Preserving silence for awhile, he said, at last: "Well, friend, I counsel thee to be of good heart, and to do what thee can, making thee enemies, since thee cannot increase thee friends, as few in numbers as possible;--to do which, friend," he added, suddenly, "if thee will shoot that evil creature that lies like a log on the earth, creeping towards the ruin, I will have no objection!" With these words, which were uttered in a low voice, Nathan, pulling the young man behind a screen of fallen timbers near to which they stood, endeavoured to point him out the enemy whom his eye had that moment detected crawling towards the hovel, with the subtle motion of a serpent.
But the vision of Roland, not yet accustomed to trace objects in the darkness of a wood, failed to discover the approaching foe.
"Truly," said Nathan, somewhat impatiently, "if thee will not consider it as an evil thing of me, and a blood-guiltiness, I will hold thee gun for thee, and thee shall pull the trigger!" which piece of service the man of peace, having doubtless satisfied his conscience of its lawfulness, was actually about to render the soldier, when the good intention was set at naught by the savage suddenly leaping to his feet, followed by a dozen others, all springing, as it seemed, out of the earth, and rushing with wild yells against the ruin.

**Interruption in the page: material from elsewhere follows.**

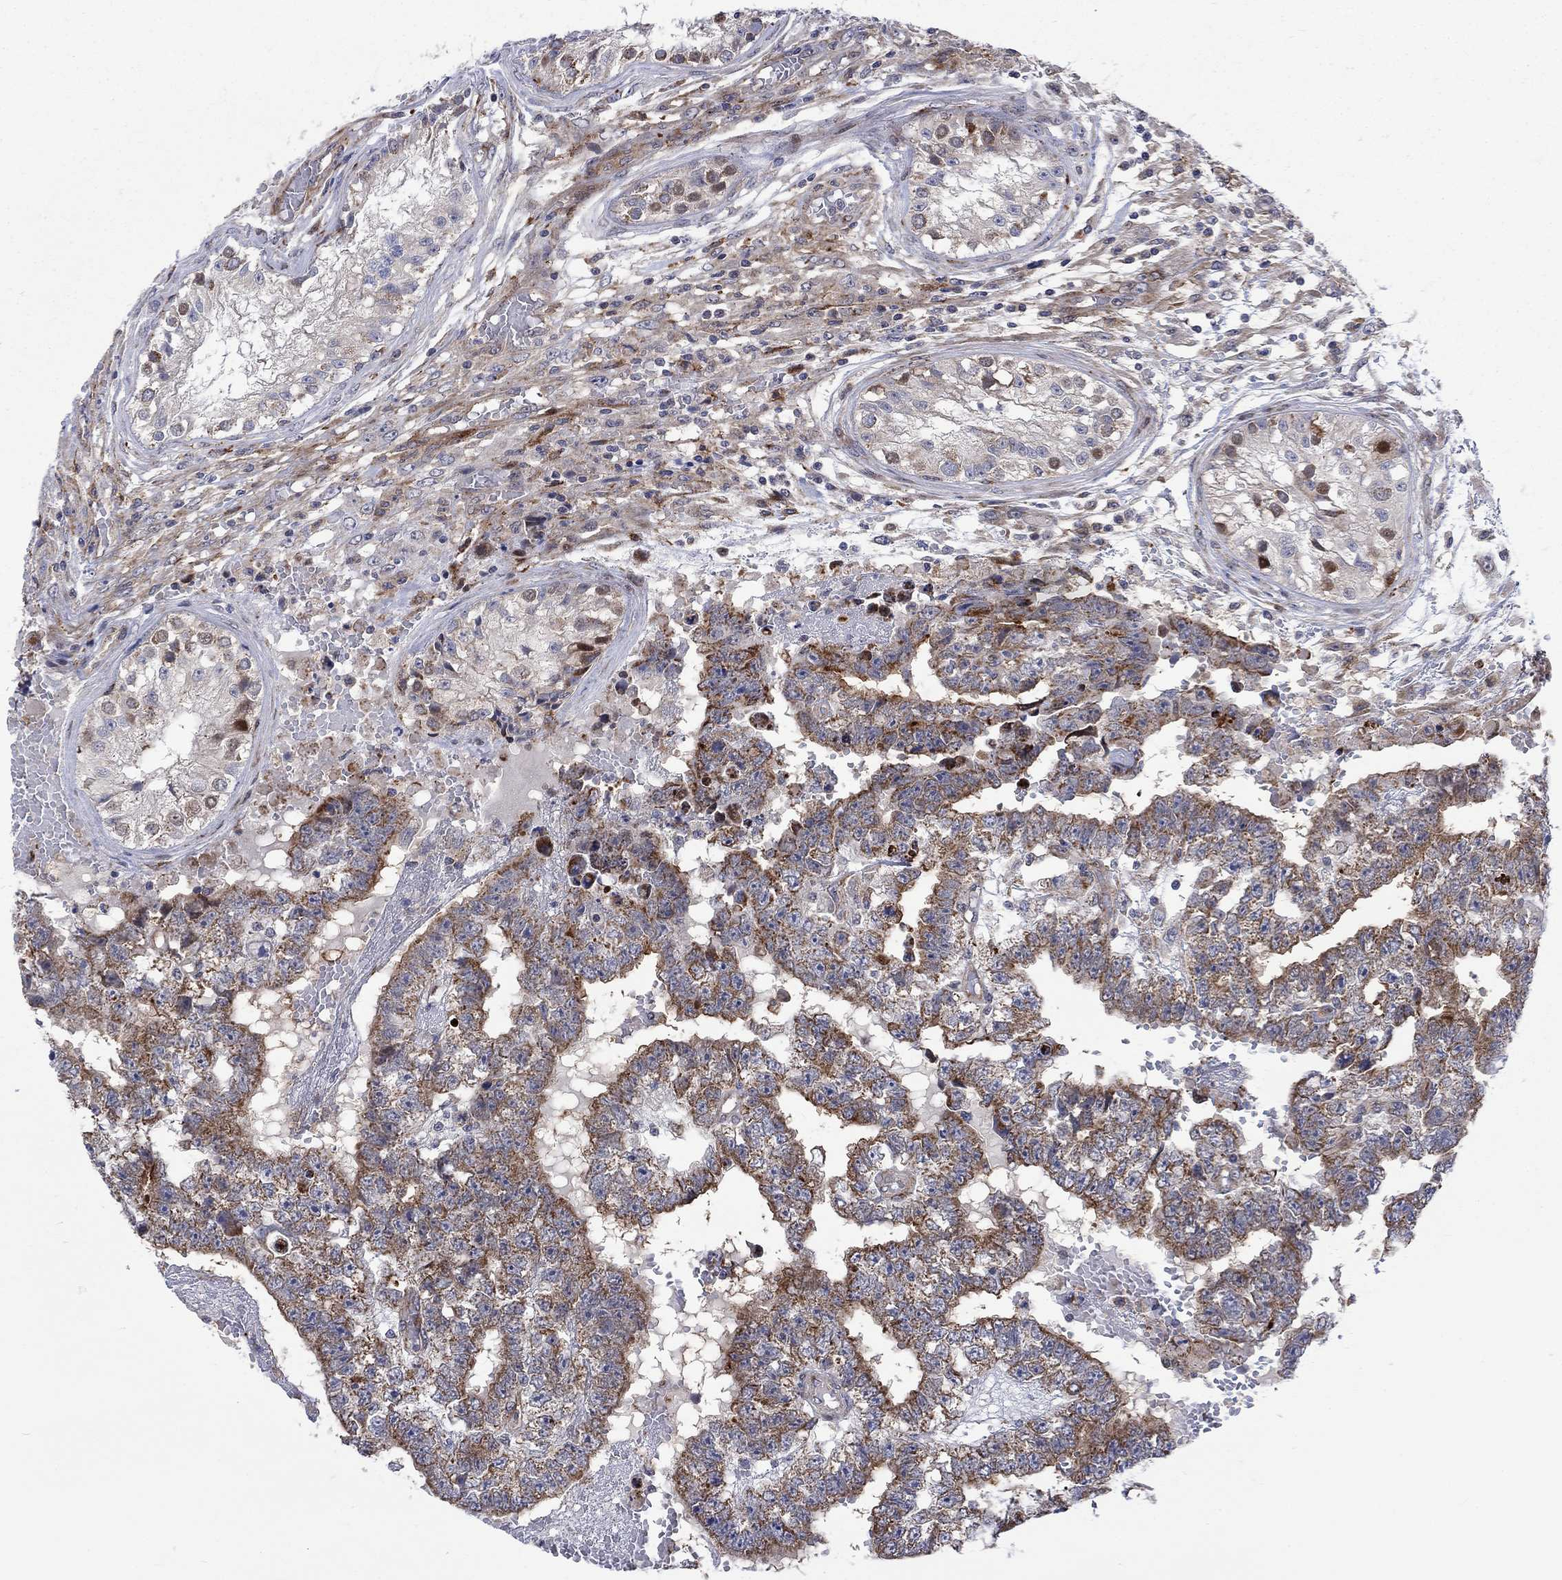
{"staining": {"intensity": "strong", "quantity": "25%-75%", "location": "cytoplasmic/membranous"}, "tissue": "testis cancer", "cell_type": "Tumor cells", "image_type": "cancer", "snomed": [{"axis": "morphology", "description": "Carcinoma, Embryonal, NOS"}, {"axis": "topography", "description": "Testis"}], "caption": "Immunohistochemistry (IHC) of testis cancer (embryonal carcinoma) demonstrates high levels of strong cytoplasmic/membranous positivity in approximately 25%-75% of tumor cells.", "gene": "SLC35F2", "patient": {"sex": "male", "age": 25}}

The suddenness and fury of the attack struck dismay to the bosom of the soldier, who, discharging his rifle, and snatching up his pistols, already in imagination beheld the bloody fingers of a barbarian grasped among the bright locks of his Edith; when Nathan, crying, "Blood upon my hands, but not upon my head!--give it to them, murdering dogs!" let fly his own piece upon the throng; the effect of which, together with the discharge of Roland's pistols immediately after, was such as to stagger the assailants, of whom but a single one preserved resolution enough to advance upon the defenders, whooping to his companions in vain to follow.

"Thee will remember I fight to save the lives of thee helpless women!" muttered Nathan, in Roland's ear; and then as if the first act of warfare had released him for ever from all peaceful obligations, awakened a courage and appetite for blood superior even to the soldier's, and, in other words, set him entirely beside himself, he rushed against the advancing Shawnee, dealing him a blow with the butt of his heavy stocked rifle that crushed through skull and brain as through a gourd, killing the man on the spot.

Then leaping like a buck to avoid the shot of the others, he rushed back to the ruin, and grasping the hand of the admiring soldier, and wringing it with all his might, he cried, "Thee sees what thee has brought me to! Friend, thee has seen me shed a man's blood!--But, nevertheless, friend, the villains shall not kill thee poor women, nor harm a hair of their heads." The valour of the man of peace was fortunately seconded on this occasion by Dodge and the negro, the former from his hiding place in the ravine, the latter from among the ruins; and the enemy, thus seriously warned of the danger of approaching too nigh a fortress manned by what very naturally appeared to them eight different persons,--for such, including the pistols, was the number of fire-arms,--retired precipitately to the woods, where they expressed their hostility only by occasional whoops, and now and then by a shot fired impotently against the ruins.
The success of this second defence, the spirited behaviour of Dodge and Emperor, but more than all the happy change in the principles and practice of Nathan, who seemed as if about to prove that he could deserve the nickname of Tiger so long bestowed upon him in derision, greatly relieved the spirits of the soldier, who was not without hopes of being able to maintain the contest until the enemy should be discouraged and driven off, or some providential accident bring him succour.